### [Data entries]
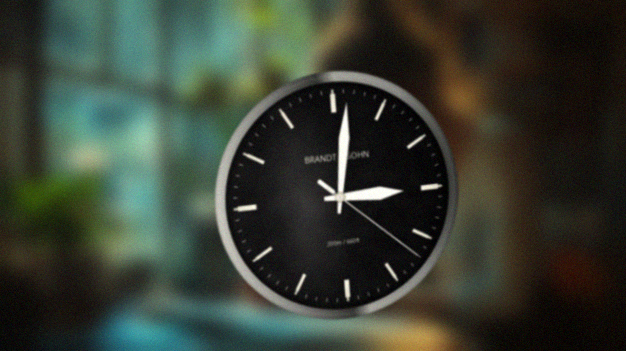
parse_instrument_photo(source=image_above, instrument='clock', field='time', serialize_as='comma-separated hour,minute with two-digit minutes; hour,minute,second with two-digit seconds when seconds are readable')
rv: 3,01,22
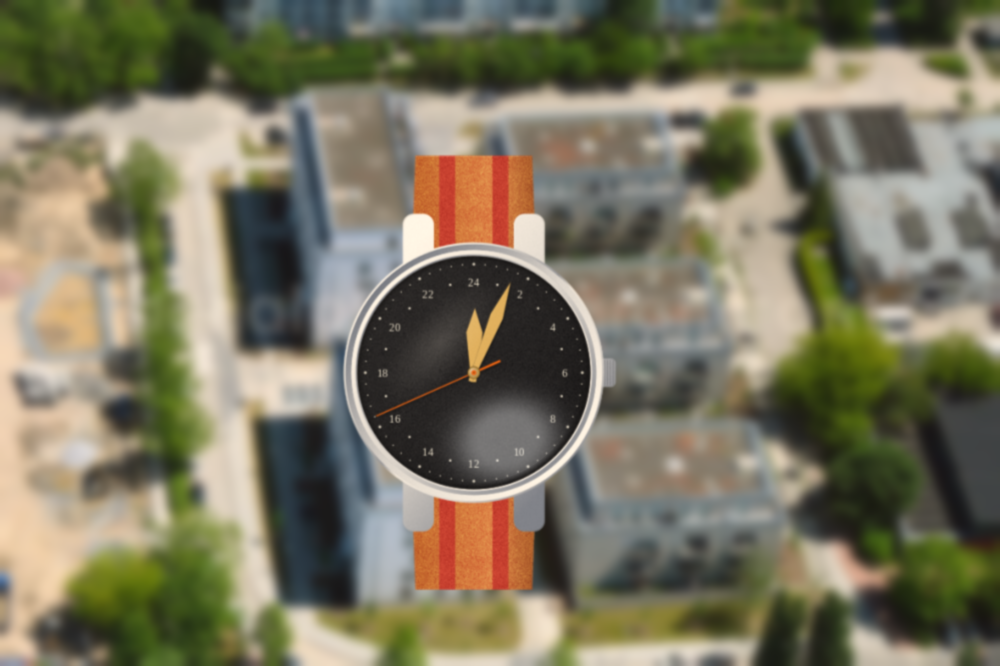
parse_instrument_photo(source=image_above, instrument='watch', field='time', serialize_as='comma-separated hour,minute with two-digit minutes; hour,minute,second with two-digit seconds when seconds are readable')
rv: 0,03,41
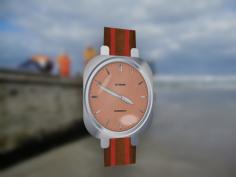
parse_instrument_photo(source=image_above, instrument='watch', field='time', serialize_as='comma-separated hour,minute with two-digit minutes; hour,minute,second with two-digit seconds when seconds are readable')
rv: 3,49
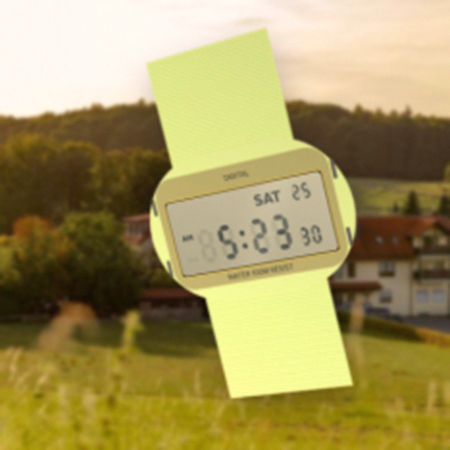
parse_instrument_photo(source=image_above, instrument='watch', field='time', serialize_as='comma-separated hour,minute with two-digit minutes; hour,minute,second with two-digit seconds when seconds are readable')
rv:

### [Short exercise]
Could you rewrite the records, starting at the beginning and ending with the line containing "rv: 0,03,41", swapping "serialize_as" for "output_format" and changing nothing else? Leave the pictures out of your answer.

### [Full answer]
parse_instrument_photo(source=image_above, instrument='clock', field='time', output_format='comma-separated hour,minute with two-digit minutes; hour,minute,second with two-digit seconds when seconds are readable')
rv: 3,01,22
parse_instrument_photo(source=image_above, instrument='watch', field='time', output_format='comma-separated hour,minute with two-digit minutes; hour,minute,second with two-digit seconds when seconds are readable')
rv: 0,03,41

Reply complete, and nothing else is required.